- Assigned task
Please retype every line below word for word, leaving the pictures out of your answer.
** Opening Records shown block **
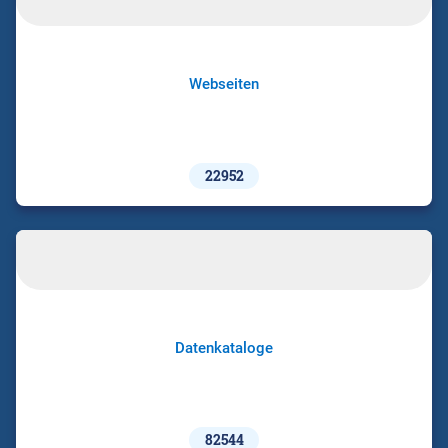
Webseiten
22952
Datenkataloge
82544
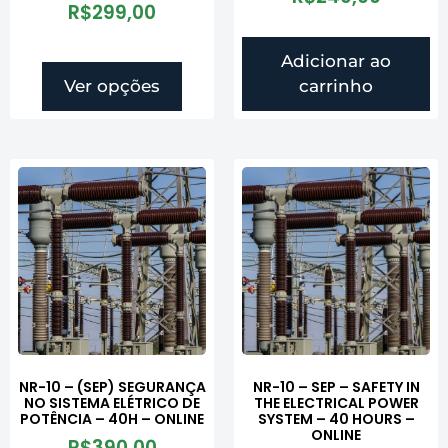
R$
299,00
Adicionar ao
Ver opções
carrinho
NR-10 – (SEP) SEGURANÇA
NR-10 – SEP – SAFETY IN
NO SISTEMA ELÉTRICO DE
THE ELECTRICAL POWER
POTÊNCIA – 40H – ONLINE
SYSTEM – 40 HOURS –
ONLINE
R$
390,00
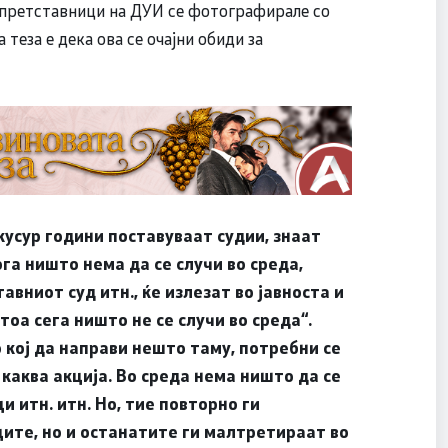
и претставници на ДУИ се фотографирале со
 теза е дека ова се очајни обиди за
 кусур години поставуваат судии, знаат
ога ништо нема да се случи во среда,
авниот суд итн., ќе излезат во јавноста и
тоа сега ништо не се случи во среда“.
о кој да направи нешто таму, потребни се
каква акција. Во среда нема ништо да се
 итн. итн. Но, тие повторно ги
ите, но и останатите ги малтретираат во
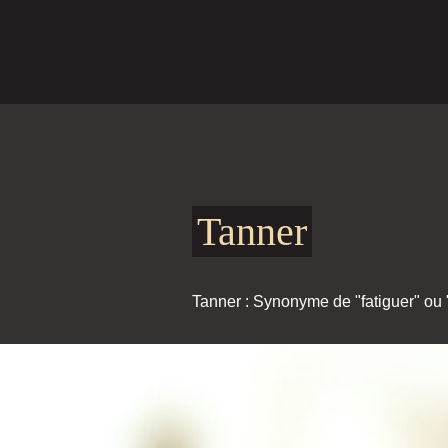
Tanner
Tanner : Synonyme de "fatiguer" ou "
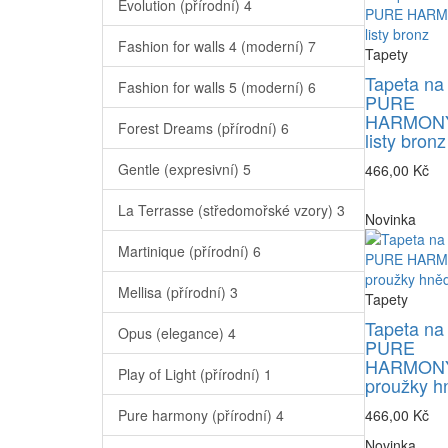
Evolution (přírodní)
4
Fashion for walls 4 (moderní)
7
Tapety
Tapeta na
Fashion for walls 5 (moderní)
6
PURE
HARMONY
Forest Dreams (přírodní)
6
listy bronz
Gentle (expresivní)
5
466,00 Kč
La Terrasse (středomořské vzory)
3
Novinka
Martinique (přírodní)
6
Mellisa (přírodní)
3
Tapety
Tapeta na
Opus (elegance)
4
PURE
HARMONY
Play of Light (přírodní)
1
proužky h
Pure harmony (přírodní)
4
466,00 Kč
Novinka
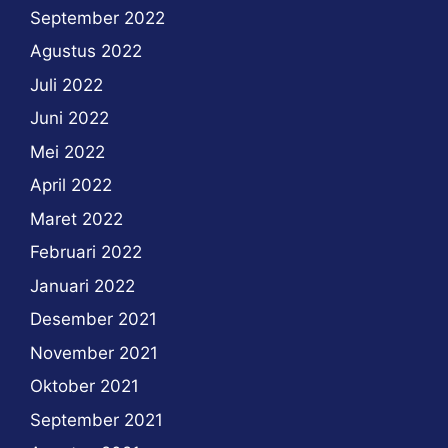
September 2022
Agustus 2022
Juli 2022
Juni 2022
Mei 2022
April 2022
Maret 2022
Februari 2022
Januari 2022
Desember 2021
November 2021
Oktober 2021
September 2021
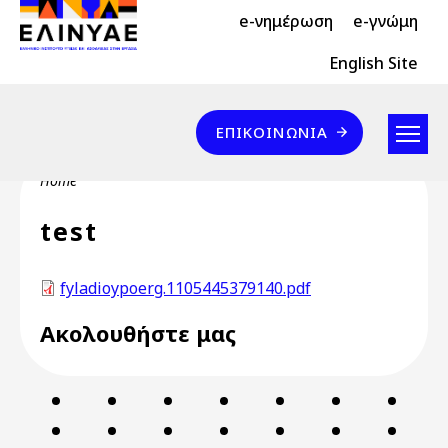
Header Top 2
Skip to main content
e-νημέρωση
e-γνώμη
Header Top
English Site
Επικοινωνία
ΕΠΙΚΟΙΝΩΝΊΑ
Breadcrumb
Home
test
fyladioypoerg.1105445379140.pdf
Ακολουθήστε μας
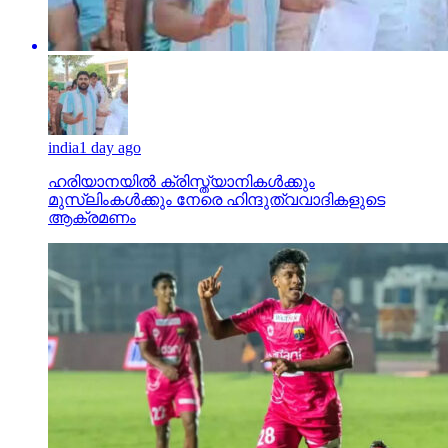
india
1 day ago
ഹരിയാനയില്‍ ക്രിസ്ത്യാനികള്‍ക്കും
മുസ്‌ലിംകള്‍ക്കും നേരെ ഹിന്ദുത്വവാദികളുടെ
ആക്രമണം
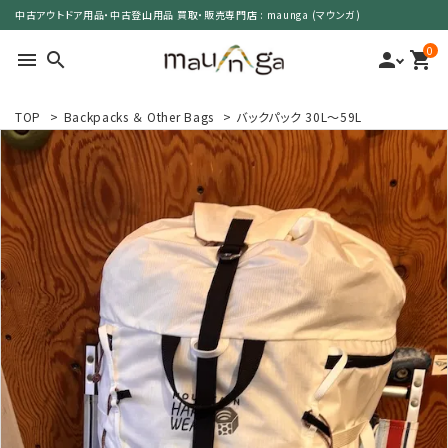
中古アウトドア用品・中古登山用品 買取・販売専門店 : maunga (マウンガ)
0
menu
search
person
shopping_cart
TOP
>
Backpacks ＆ Other Bags
>
バックパック 30L～59L
search
カテゴリーで選ぶ
サイズで選ぶ
特集で選ぶ
価格で選ぶ
買取案内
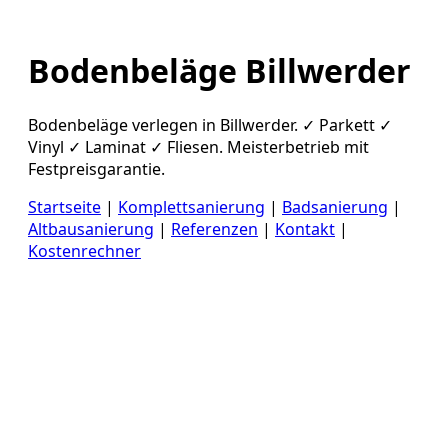
Bodenbeläge Billwerder
Bodenbeläge verlegen in Billwerder. ✓ Parkett ✓
Vinyl ✓ Laminat ✓ Fliesen. Meisterbetrieb mit
Festpreisgarantie.
Startseite
|
Komplettsanierung
|
Badsanierung
|
Altbausanierung
|
Referenzen
|
Kontakt
|
Kostenrechner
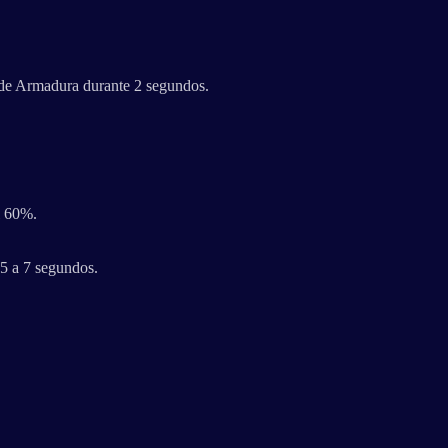
 de Armadura durante 2 segundos.
l 60%.
 5 a 7 segundos.
.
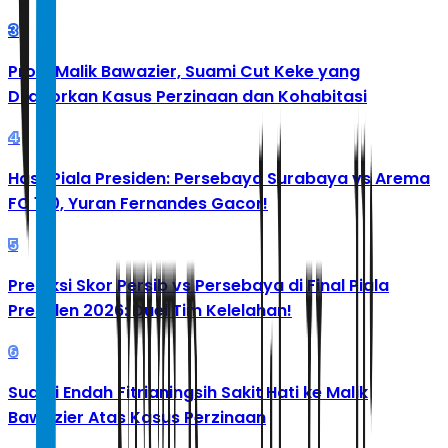
3
Profil Malik Bawazier, Suami Cut Keke yang
Dilaporkan Kasus Perzinaan dan Kohabitasi
4
Hasil Piala Presiden: Persebaya Surabaya vs Arema
FC 1-0, Yuran Fernandes Gacor!
5
Prediksi Skor Persib vs Persebaya di Final Piala
Presiden 2026: Duel Tim Kelelahan!
6
Suami Endah Fitrianingsih Sakit Hati ke Malik
Bawazier Atas Kasus Perzinaan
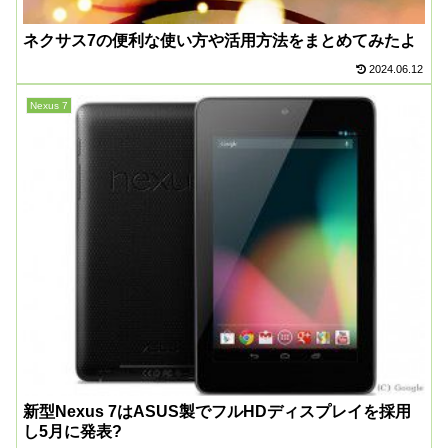
ネクサス7の便利な使い方や活用方法をまとめてみたよ
2024.06.12
Nexus 7
新型Nexus 7はASUS製でフルHDディスプレイを採用
し5月に発表?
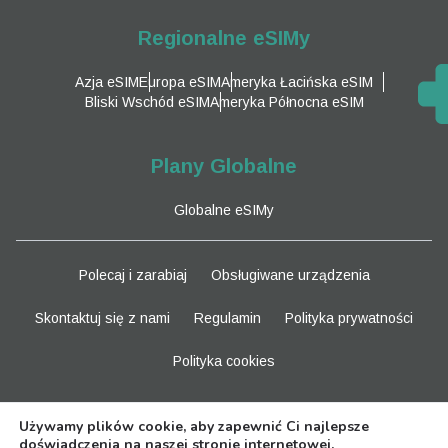
Regionalne eSIMy
Azja eSIM
Europa eSIM
Ameryka Łacińska eSIM
Bliski Wschód eSIM
Ameryka Północna eSIM
Plany Globalne
Globalne eSIMy
Polecaj i zarabiaj
Obsługiwane urządzenia
Skontaktuj się z nami
Regulamin
Polityka prywatności
Polityka cookies
Bądź na bieżąco
Używamy plików cookie, aby zapewnić Ci najlepsze
doświadczenia na naszej stronie internetowej.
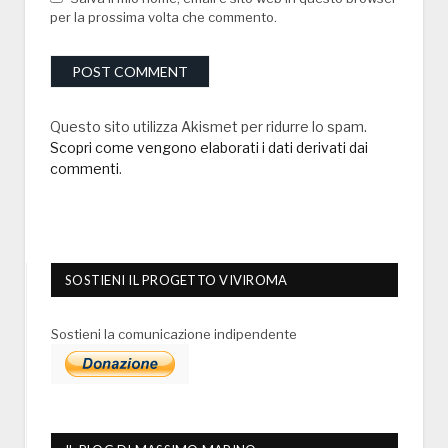
per la prossima volta che commento.
Questo sito utilizza Akismet per ridurre lo spam.
Scopri come vengono elaborati i dati derivati dai
commenti
.
SOSTIENI IL PROGETTO VIVIROMA
Sostieni la comunicazione indipendente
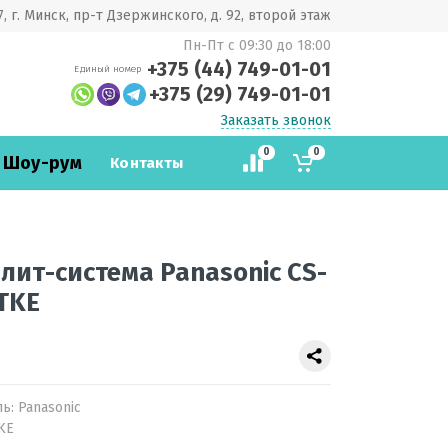
, г. Минск, пр-т Дзержинского, д. 92, второй этаж
Пн-Пт с 09:30 до 18:00
+375 (44) 749-01-01
Единый номер
+375 (29) 749-01-01
Заказать звонок
0
0
 Шоу-рум
Контакты
лит-система Panasonic CS-
TKE
ль:
Panasonic
KE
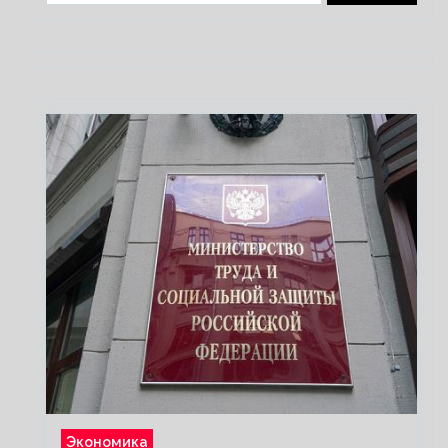
Экономика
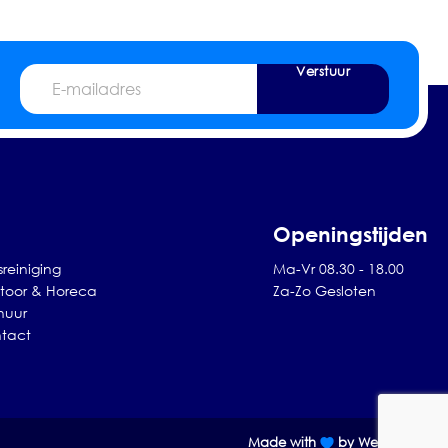
Verstuur
E-
mailadres
Openingstijden
sreiniging
Ma-Vr 08.30 - 18.00
toor & Horeca
Za-Zo Gesloten
huur
tact
Made with
by Web Wings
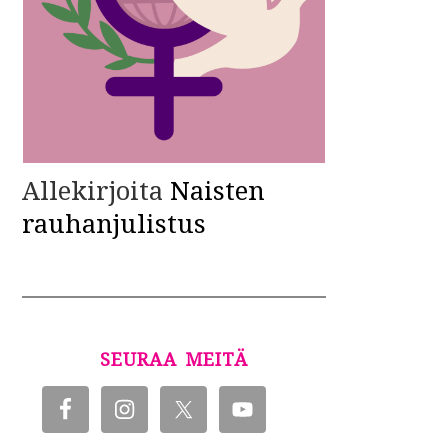
Allekirjoita
Naisten
rauhanjulistus
SEURAA MEITÄ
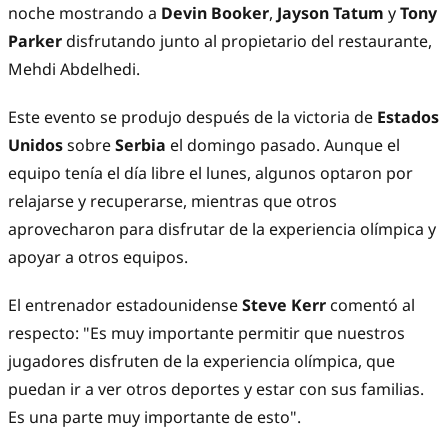
noche mostrando a
Devin Booker
,
Jayson Tatum
y
Tony
Parker
disfrutando junto al propietario del restaurante,
Mehdi Abdelhedi.
Este evento se produjo después de la victoria de
Estados
Unidos
sobre
Serbia
el domingo pasado. Aunque el
equipo tenía el día libre el lunes, algunos optaron por
relajarse y recuperarse, mientras que otros
aprovecharon para disfrutar de la experiencia olímpica y
apoyar a otros equipos.
El entrenador estadounidense
Steve Kerr
comentó al
respecto: "Es muy importante permitir que nuestros
jugadores disfruten de la experiencia olímpica, que
puedan ir a ver otros deportes y estar con sus familias.
Es una parte muy importante de esto".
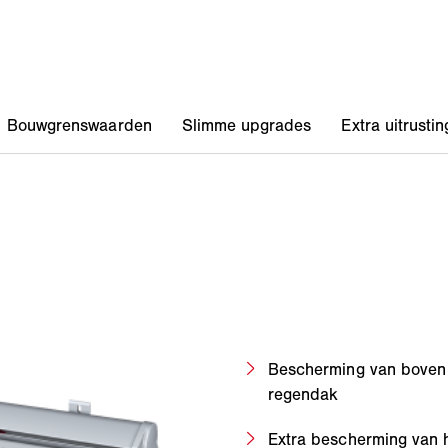
Bescherming van boven 
regendak
Extra bescherming van 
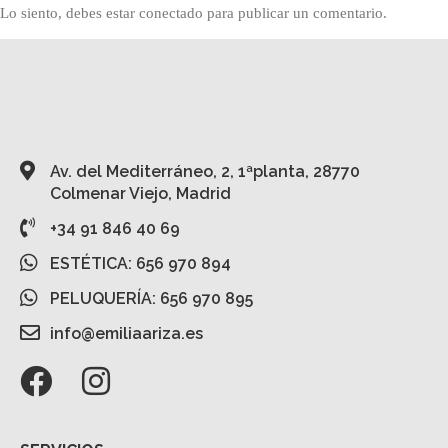
Lo siento, debes estar
conectado
para publicar un comentario.
Av. del Mediterráneo, 2, 1ªplanta, 28770
Colmenar Viejo, Madrid
+34 91 846 40 69
ESTÉTICA: 656 970 894
PELUQUERÍA: 656 970 895
info@emiliaariza.es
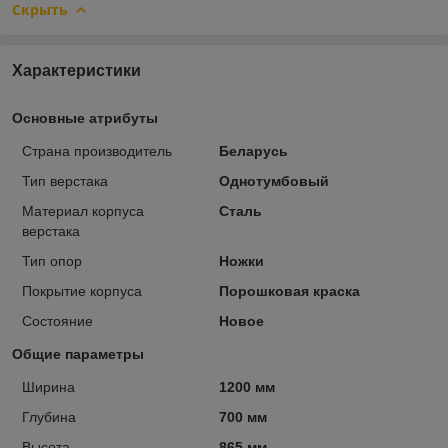
Скрыть
Характеристики
Основные атрибуты
Страна производитель
Беларусь
Тип верстака
Однотумбовый
Материал корпуса
Сталь
верстака
Тип опор
Ножки
Покрытие корпуса
Порошковая краска
Состояние
Новое
Общие параметры
Ширина
1200 мм
Глубина
700 мм
Высота
865 мм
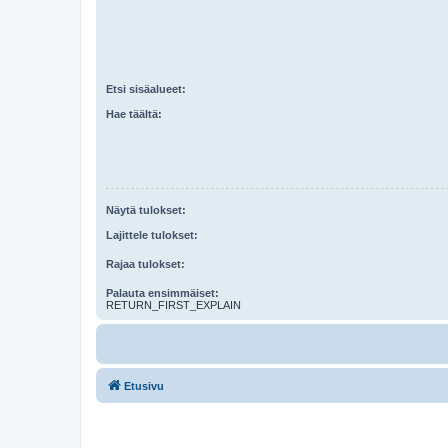
Etsi sisäalueet:
Hae täältä:
Näytä tulokset:
Lajittele tulokset:
Rajaa tulokset:
Palauta ensimmäiset:
RETURN_FIRST_EXPLAIN
Etusivu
** Closing Records shown block **
- Answer section
Webseiten
22952
Datenkataloge
82544
R$
299,00
Adicionar ao
Ver opções
carrinho
NR-10 – (SEP) SEGURANÇA
NR-10 – SEP – SAFETY IN
NO SISTEMA ELÉTRICO DE
THE ELECTRICAL POWER
POTÊNCIA – 40H – ONLINE
SYSTEM – 40 HOURS –
ONLINE
R$
390,00
и претставници на ДУИ се фотографирале со
 теза е дека ова се очајни обиди за
 кусур години поставуваат судии, знаат
ога ништо нема да се случи во среда,
авниот суд итн., ќе излезат во јавноста и
тоа сега ништо не се случи во среда“.
о кој да направи нешто таму, потребни се
каква акција. Во среда нема ништо да се
 итн. итн. Но, тие повторно ги
ите, но и останатите ги малтретираат во
Tanner
Tanner : Synonyme de "fatiguer" ou "
Evolution (přírodní)
4
Fashion for walls 4 (moderní)
7
Tapety
Tapeta na
Fashion for walls 5 (moderní)
6
PURE
HARMONY
Forest Dreams (přírodní)
6
listy bronz
Gentle (expresivní)
5
466,00 Kč
La Terrasse (středomořské vzory)
3
Novinka
Martinique (přírodní)
6
Mellisa (přírodní)
3
Tapety
Tapeta na
Opus (elegance)
4
PURE
HARMONY
Play of Light (přírodní)
1
proužky h
Pure harmony (přírodní)
4
466,00 Kč
Novinka
September 2022
Agustus 2022
Juli 2022
Juni 2022
Mei 2022
April 2022
Maret 2022
Februari 2022
Januari 2022
Desember 2021
November 2021
Oktober 2021
September 2021
Header Top 2
Skip to main content
e-νημέρωση
e-γνώμη
Header Top
English Site
Επικοινωνία
ΕΠΙΚΟΙΝΩΝΊΑ
Breadcrumb
Home
test
fyladioypoerg.1105445379140.pdf
Ακολουθήστε μας
india
1 day ago
ഹരിയാനയില്‍ ക്രിസ്ത്യാനികള്‍ക്കും
മുസ്‌ലിംകള്‍ക്കും നേരെ ഹിന്ദുത്വവാദികളുടെ
ആക്രമണം
中古アウトドア用品・中古登山用品 買取・販売専門店 : maunga (マウンガ)
0
menu
search
person
shopping_cart
TOP
>
Backpacks ＆ Other Bags
>
バックパック 30L～59L
search
カテゴリーで選ぶ
サイズで選ぶ
特集で選ぶ
価格で選ぶ
買取案内
Bodenbeläge Billwerder
Bodenbeläge verlegen in Billwerder. ✓ Parkett ✓
Vinyl ✓ Laminat ✓ Fliesen. Meisterbetrieb mit
Festpreisgarantie.
Startseite
|
Komplettsanierung
|
Badsanierung
|
Altbausanierung
|
Referenzen
|
Kontakt
|
Kostenrechner
 de Armadura durante 2 segundos.
l 60%.
 5 a 7 segundos.
.
3
Profil Malik Bawazier, Suami Cut Keke yang
Dilaporkan Kasus Perzinaan dan Kohabitasi
4
Hasil Piala Presiden: Persebaya Surabaya vs Arema
FC 1-0, Yuran Fernandes Gacor!
5
Prediksi Skor Persib vs Persebaya di Final Piala
Presiden 2026: Duel Tim Kelelahan!
6
Suami Endah Fitrianingsih Sakit Hati ke Malik
Bawazier Atas Kasus Perzinaan
ネクサス7の便利な使い方や活用方法をまとめてみたよ
2024.06.12
Nexus 7
新型Nexus 7はASUS製でフルHDディスプレイを採用
し5月に発表?
Regionalne eSIMy
Azja eSIM
Europa eSIM
Ameryka Łacińska eSIM
Bliski Wschód eSIM
Ameryka Północna eSIM
Plany Globalne
Globalne eSIMy
Polecaj i zarabiaj
Obsługiwane urządzenia
Skontaktuj się z nami
Regulamin
Polityka prywatności
Polityka cookies
Bądź na bieżąco
Używamy plików cookie, aby zapewnić Ci najlepsze
doświadczenia na naszej stronie internetowej.
per la prossima volta che commento.
Questo sito utilizza Akismet per ridurre lo spam.
Scopri come vengono elaborati i dati derivati dai
commenti
.
SOSTIENI IL PROGETTO VIVIROMA
Sostieni la comunicazione indipendente
, г. Минск, пр-т Дзержинского, д. 92, второй этаж
Пн-Пт с 09:30 до 18:00
+375 (44) 749-01-01
Единый номер
+375 (29) 749-01-01
Заказать звонок
0
0
 Шоу-рум
Контакты
лит-система Panasonic CS-
TKE
ль:
Panasonic
KE
Экономика
Verstuur
E-
mailadres
Openingstijden
sreiniging
Ma-Vr 08.30 - 18.00
toor & Horeca
Za-Zo Gesloten
huur
tact
Made with
by Web Wings
Allekirjoita
Naisten
rauhanjulistus
SEURAA MEITÄ
noche mostrando a
Devin Booker
,
Jayson Tatum
y
Tony
Parker
disfrutando junto al propietario del restaurante,
Mehdi Abdelhedi.
Este evento se produjo después de la victoria de
Estados
Unidos
sobre
Serbia
el domingo pasado. Aunque el
equipo tenía el día libre el lunes, algunos optaron por
relajarse y recuperarse, mientras que otros
aprovecharon para disfrutar de la experiencia olímpica y
apoyar a otros equipos.
El entrenador estadounidense
Steve Kerr
comentó al
respecto: "Es muy importante permitir que nuestros
jugadores disfruten de la experiencia olímpica, que
puedan ir a ver otros deportes y estar con sus familias.
Es una parte muy importante de esto".
Bescherming van boven 
regendak
Extra bescherming van 
Lo siento, debes estar
conectado
para publicar un comentario.
Av. del Mediterráneo, 2, 1ªplanta, 28770
Colmenar Viejo, Madrid
+34 91 846 40 69
ESTÉTICA: 656 970 894
PELUQUERÍA: 656 970 895
info@emiliaariza.es
Скрыть
Характеристики
Основные атрибуты
Страна производитель
Беларусь
Тип верстака
Однотумбовый
Материал корпуса
Сталь
верстака
Тип опор
Ножки
Покрытие корпуса
Порошковая краска
Состояние
Новое
Общие параметры
Ширина
1200 мм
Глубина
700 мм
Высота
865 мм
Etsi sisäalueet:
Hae täältä:
Näytä tulokset:
Lajittele tulokset:
Rajaa tulokset:
Palauta ensimmäiset:
RETURN_FIRST_EXPLAIN
Etusivu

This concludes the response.